• Action item
Copy each of the following rows word for word, without changing anything.

• Rows contained in a dataset
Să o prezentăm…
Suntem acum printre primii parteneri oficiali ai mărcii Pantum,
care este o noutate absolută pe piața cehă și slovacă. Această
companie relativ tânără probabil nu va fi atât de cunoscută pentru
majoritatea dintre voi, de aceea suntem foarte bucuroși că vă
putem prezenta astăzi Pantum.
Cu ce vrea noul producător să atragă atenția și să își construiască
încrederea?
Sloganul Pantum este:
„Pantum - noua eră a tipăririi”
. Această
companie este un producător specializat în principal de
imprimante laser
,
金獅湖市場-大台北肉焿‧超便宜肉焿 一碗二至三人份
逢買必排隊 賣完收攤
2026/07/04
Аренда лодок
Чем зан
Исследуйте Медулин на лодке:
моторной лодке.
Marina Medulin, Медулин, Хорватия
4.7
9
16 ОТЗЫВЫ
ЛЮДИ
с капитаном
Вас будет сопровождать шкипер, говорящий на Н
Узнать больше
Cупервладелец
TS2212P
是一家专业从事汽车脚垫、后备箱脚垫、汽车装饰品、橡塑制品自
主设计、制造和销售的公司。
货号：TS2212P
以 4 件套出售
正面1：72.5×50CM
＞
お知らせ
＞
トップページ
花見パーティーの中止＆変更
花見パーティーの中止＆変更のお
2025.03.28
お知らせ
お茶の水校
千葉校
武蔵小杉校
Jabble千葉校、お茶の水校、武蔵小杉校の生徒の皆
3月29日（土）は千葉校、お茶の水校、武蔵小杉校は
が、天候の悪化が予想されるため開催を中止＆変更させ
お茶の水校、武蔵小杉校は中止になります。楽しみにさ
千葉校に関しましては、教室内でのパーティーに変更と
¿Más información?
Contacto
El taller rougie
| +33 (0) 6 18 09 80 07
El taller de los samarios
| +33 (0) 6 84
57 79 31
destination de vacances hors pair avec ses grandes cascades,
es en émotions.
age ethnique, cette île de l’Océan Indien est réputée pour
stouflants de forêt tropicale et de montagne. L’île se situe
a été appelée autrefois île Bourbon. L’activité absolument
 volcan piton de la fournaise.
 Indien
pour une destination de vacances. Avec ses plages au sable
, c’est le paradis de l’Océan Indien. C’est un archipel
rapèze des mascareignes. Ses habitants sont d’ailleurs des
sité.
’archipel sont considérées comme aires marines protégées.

• Solution to this exercise
Să o prezentăm…
Suntem acum printre primii parteneri oficiali ai mărcii Pantum,
care este o noutate absolută pe piața cehă și slovacă. Această
companie relativ tânără probabil nu va fi atât de cunoscută pentru
majoritatea dintre voi, de aceea suntem foarte bucuroși că vă
putem prezenta astăzi Pantum.
Cu ce vrea noul producător să atragă atenția și să își construiască
încrederea?
Sloganul Pantum este:
„Pantum - noua eră a tipăririi”
. Această
companie este un producător specializat în principal de
imprimante laser
,
金獅湖市場-大台北肉焿‧超便宜肉焿 一碗二至三人份
逢買必排隊 賣完收攤
2026/07/04
Аренда лодок
Чем зан
Исследуйте Медулин на лодке:
моторной лодке.
Marina Medulin, Медулин, Хорватия
4.7
9
16 ОТЗЫВЫ
ЛЮДИ
с капитаном
Вас будет сопровождать шкипер, говорящий на Н
Узнать больше
Cупервладелец
TS2212P
是一家专业从事汽车脚垫、后备箱脚垫、汽车装饰品、橡塑制品自
主设计、制造和销售的公司。
货号：TS2212P
以 4 件套出售
正面1：72.5×50CM
＞
お知らせ
＞
トップページ
花見パーティーの中止＆変更
花見パーティーの中止＆変更のお
2025.03.28
お知らせ
お茶の水校
千葉校
武蔵小杉校
Jabble千葉校、お茶の水校、武蔵小杉校の生徒の皆
3月29日（土）は千葉校、お茶の水校、武蔵小杉校は
が、天候の悪化が予想されるため開催を中止＆変更させ
お茶の水校、武蔵小杉校は中止になります。楽しみにさ
千葉校に関しましては、教室内でのパーティーに変更と
¿Más información?
Contacto
El taller rougie
| +33 (0) 6 18 09 80 07
El taller de los samarios
| +33 (0) 6 84
57 79 31
destination de vacances hors pair avec ses grandes cascades,
es en émotions.
age ethnique, cette île de l’Océan Indien est réputée pour
stouflants de forêt tropicale et de montagne. L’île se situe
a été appelée autrefois île Bourbon. L’activité absolument
 volcan piton de la fournaise.
 Indien
pour une destination de vacances. Avec ses plages au sable
, c’est le paradis de l’Océan Indien. C’est un archipel
rapèze des mascareignes. Ses habitants sont d’ailleurs des
sité.
’archipel sont considérées comme aires marines protégées.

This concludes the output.